There are a lot of people in the world that are familiar with the infamous “Superhead” otherwise known as Karrine Steffans… the Video Vixen. She has a book out titled ‘Confessions of a Video Vixen’ and she now has a second book on shelves, I am unfamiliar with the name. But for those of you that dont know, she has made a not-so-positive name for herself by sleeping with numerous people in the music industry. The purpose of the book was to tell a side of her story that no one had heard. I think that purpose was looked over entirely. Everyone that read the book was in it to hear about who she had slept with and what type of relationship she had with these men. I think that by the time the book became popular, she had also forgotten about her original reason for writing it. But that is not the reason for this post.

About two days ago, I recieved an email that totally blew me away. It was a list of about 40-50 music icons, past & present. Next to each of their names was a rating of big, small, thick, thin, short or fat. Add fuel to the fire… this ‘Superhead’ also remembered to add a detailed description of exactly how they were in bed. Although the email was very graphic, even for me, what pissed me off the most is that a leader of my church sent it to me. Not just any leader… a leader who works directly with YOUTH!! Is there any way to justify that??

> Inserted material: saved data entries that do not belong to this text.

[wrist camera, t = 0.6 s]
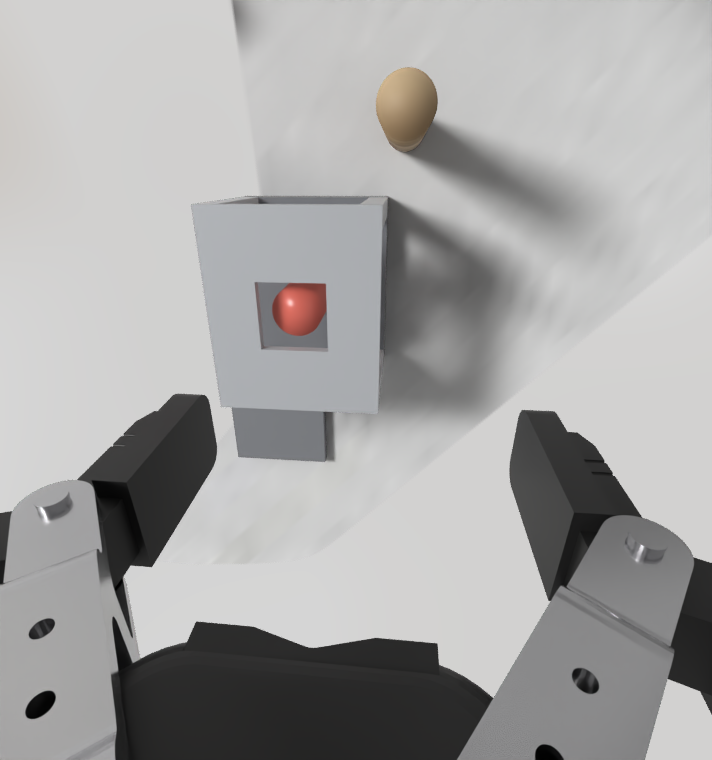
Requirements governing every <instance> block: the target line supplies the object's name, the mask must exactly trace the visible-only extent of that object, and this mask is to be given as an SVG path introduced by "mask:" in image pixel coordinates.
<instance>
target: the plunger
mask: <svg viewBox="0 0 712 760" xmlns="http://www.w3.org/2000/svg"><path fill="white" fill-rule="evenodd" d="M326 311H327V302H326V284H325V283H289V284H288V285H287V286H286V287H285V288H284V289H283V290H281V291H280V292H279V293H278V294H277V296H276V297H275V299H274V301H273V305H272V314H273V318H274V320H275V322H276V324H277V325H278V326H279V327H280V328H281V329H282V330H283V331H285V332H286V333H288V334H291V335H295V336H303V335H307V334H309V333H311V332H313V331H314V330H315V329H316V328H317V327H318V325H319V324H320V322H321V320H322V318H323V316H324V315H325V313H326Z"/></svg>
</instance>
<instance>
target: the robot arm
mask: <svg viewBox="0 0 712 760" xmlns="http://www.w3.org/2000/svg"><path fill="white" fill-rule="evenodd" d="M216 455H217V444H216V438H215V433H214V426H213V421H212V415H211V409H210V404H209V400H208V398H207V397H206V396H205V395H193V394H175V395H173V396H172V397H171V398H170V399H169V400H168V401H167V402H166V403H165V404H164V405H163V406H162V407H161V408H160V409H159V411H154V412H152V413H150V414H149V415H147V416H145V417H143V418H141V419H140V420H138V421H136V422H135V423H134V424H133V425H132V426H131V427H130V428H129V429H128V430H127V431H126V432H125V433H124V436H121V437H120V438H119V439H118V440H117V441H116V442H115V443H114V444H113V447H110V448H109V449H108V450H107V451H106V452H105V453H104V454H103V455H102V456H101V457H100V458H99V459H98V460H97V461H96V462H95V463H94V464H93V465H92V466H91V467H90V468H89V469H88V470H87V471H86V472H85V473H84V474H83V475H82V476H80V477H79V478H78V479H77V480H68V481H62V482H58V483H54V484H50V485H48V486H45V487H43V488H40V489H38V490H37V491H35V492H33V493H31V494H30V495H28V496H27V497H25V498H24V499H23V500H22V501H20V502H19V503H18V504H17V506H16V507H15V508H14V510H13V511H11V512H5V513H0V760H645V757H646V753H647V750H648V746H649V743H650V739H651V736H652V732H653V728H654V725H655V721H656V718H657V714H658V711H659V707H660V704H661V700H662V697H663V693H664V689H665V686H666V682H667V679H670V680H672V681H675V682H678V683H680V684H683V685H685V686H688V687H690V688H693V689H696V690H698V691H700V692H701V694H702V696H703V698H704V700H705V702H706V704H707V706H708V708H709V710H710V712H711V714H712V563H709V562H706V561H703V560H700V559H697V558H694V557H693V555H692V553H691V551H690V549H689V548H688V546H687V545H686V544H685V543H684V542H683V541H682V540H681V539H680V538H679V537H678V536H677V535H676V534H674V533H673V532H671V531H670V530H668V529H667V528H665V527H663V526H661V525H659V524H657V523H655V522H653V521H650V520H648V519H644V518H642V517H641V515H640V514H639V512H638V511H637V509H636V508H635V506H634V504H633V503H632V501H631V500H630V498H629V497H628V495H627V494H626V492H625V491H624V489H623V488H622V486H621V485H620V483H619V482H618V481H617V479H616V477H615V476H613V475H612V474H613V473H612V471H611V470H610V468H609V467H608V465H607V464H606V463H604V459H603V457H602V456H601V454H600V453H599V451H598V450H597V448H596V447H595V446H594V445H593V444H592V443H590V442H589V441H588V440H586V439H585V438H584V437H582V436H581V435H580V434H578V433H574V432H567V430H566V429H565V427H564V425H563V424H562V422H561V420H560V419H559V417H558V416H557V414H556V413H555V412H553V411H533V410H522V411H521V413H520V415H519V418H518V423H517V428H516V433H515V439H514V444H513V449H512V454H511V460H510V483H511V487H512V490H513V493H514V496H515V499H516V503H517V505H518V509H519V512H520V515H521V518H522V521H523V524H524V527H525V530H526V533H527V536H528V539H529V543H530V545H531V548H532V552H533V555H534V558H535V561H536V564H537V567H538V570H539V573H540V576H541V579H542V582H543V585H544V589H545V592H546V595H547V597H548V600H549V601H551V602H550V603H549V605H548V607H547V609H546V610H545V612H544V613H543V615H542V617H541V619H540V621H539V622H538V624H537V625H536V627H535V629H534V631H533V632H532V634H531V635H530V637H529V639H528V641H527V642H526V644H525V646H524V647H523V649H522V651H521V652H520V654H519V656H518V658H517V659H516V661H515V663H514V664H513V666H512V668H511V669H510V671H509V673H508V675H507V676H506V678H505V679H504V681H503V683H502V685H501V686H500V688H499V690H498V691H497V693H496V695H495V696H494V698H492V697H491V696H490V695H489V694H488V693H486V692H485V691H484V690H483V689H482V688H480V687H479V686H478V685H476V684H474V683H473V682H471V681H470V680H468V679H467V678H465V677H464V676H462V675H460V674H458V673H456V672H454V671H452V670H450V669H448V668H445V667H443V666H440V665H439V660H438V646H437V644H436V643H425V642H414V641H403V640H392V639H381V638H373V639H367V640H361V641H355V642H349V643H343V644H337V645H331V646H325V647H319V648H308V647H305V646H302V645H300V644H297V643H294V642H292V641H289V640H286V639H284V638H281V637H279V636H276V635H273V634H271V633H268V632H266V631H263V630H260V629H258V628H255V627H250V626H239V625H228V624H217V623H206V622H196V623H195V626H194V628H193V630H192V632H191V635H190V637H189V639H188V641H187V642H186V643H181V644H177V645H174V646H170V647H167V648H164V649H161V650H159V651H156V652H154V653H151V654H149V655H147V656H145V657H144V658H141V659H140V654H139V650H138V644H137V640H136V633H135V628H134V622H133V617H132V611H131V606H130V600H129V595H128V590H127V584H126V581H125V578H124V574H125V573H126V571H127V570H128V568H129V567H130V565H133V566H145V567H152V566H153V564H154V563H155V561H156V560H157V558H158V556H159V555H160V553H161V552H162V550H163V548H164V547H165V545H166V543H167V542H168V540H169V538H170V537H171V535H172V534H173V532H174V530H175V529H176V527H177V525H178V524H179V522H180V521H181V519H182V517H183V516H184V514H185V512H186V511H187V509H188V507H189V506H190V504H191V503H192V501H193V499H194V498H195V496H196V494H197V493H198V491H199V490H200V488H201V486H202V485H203V483H204V481H205V480H206V478H207V476H208V475H209V473H210V472H211V470H212V468H213V466H214V464H215V460H216Z"/></svg>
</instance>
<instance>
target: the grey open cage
mask: <svg viewBox="0 0 712 760" xmlns="http://www.w3.org/2000/svg"><path fill="white" fill-rule="evenodd" d="M191 209H192V215H193V222H194V229H195V236H196V242H197V249H198V256H199V262H200V269H201V276H202V281H203V289H204V296H205V303H206V309H207V316H208V323H209V329H210V336H211V343H212V350H213V356H214V362H215V370H216V376H217V383H218V390H219V396H220V403H221V407H235V408H257V409H279V410H301V411H323V412H345V413H367V414H378V410H379V400H380V391H381V381H382V371H383V362H384V338H385V301H386V263H387V225H388V196H245V197H238V198H232V199H224V200H217V201H211V202H204V203H197V204H191ZM289 283H325V284H326V302H327V311H326V313H325V315H324V316H323V318H322V320H321V322H320V324H319V325H318V327H317V328H316V329H315V330H314V331H313V332H311V333H309V334H307V335H303V336H295V335H291V334H288V333H286V332H285V331H283V330H282V329H281V328H280V327H279V326H278V325H277V324H276V322H275V320H274V318H273V314H272V305H273V301H274V299H275V297H276V296H277V294H278V293H279V292H280V291H281V290H283V289H284V288H285V287H286V286H287V285H288V284H289Z"/></svg>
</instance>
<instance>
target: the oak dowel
mask: <svg viewBox="0 0 712 760" xmlns="http://www.w3.org/2000/svg"><path fill="white" fill-rule="evenodd" d="M437 101H438V99H437V92H436V89H435V86H434V84H433V82H432V80H431V79H430V78H429V76H428V75H427V74H425V73H424V72H423V71H421V70H419V69H416V68H409V67H407V68H401V69H398V70H396V71H394V72H393V73H391V74H390V75H389V76H388V77H387V78H386V79H385V80H384V82H383V83H382V85H381V86H380V89H379V91H378V94H377V99H376V111H377V116H378V119H379V122H380V124H381V126H382V128H383V130H384V133H385V135H386V137H387V139H388V141H389V143H390V144H391V146H392V147H393V148H395V149H396V150H398V151H402V152H407V151H411V150H413V149H415V148H416V147H417V146H418V145H419V144H420V142H421V141H422V139H423V137H424V135H425V134H426V132H427V130H428V128H429V126H430V125H431V123H432V121H433V119H434V117H435V114H436V110H437Z"/></svg>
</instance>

I didn’t know what to do really. I was going to address her about the situation simply because I dont prefer to recieve things like that from anybody be it a leader of the church or a friend from school. But in a situation like this I really dont know how I am supposed to react. I am not surprised that this person would send something like that… I can easily tell a hypocrite when I see one. But what I dont understand is how you can even look at yourself after you have sent something like this to a youth in your church that you are supposed to be leading. Am I wrong for being upset about this and should something be said in order to get this type of behavior under control??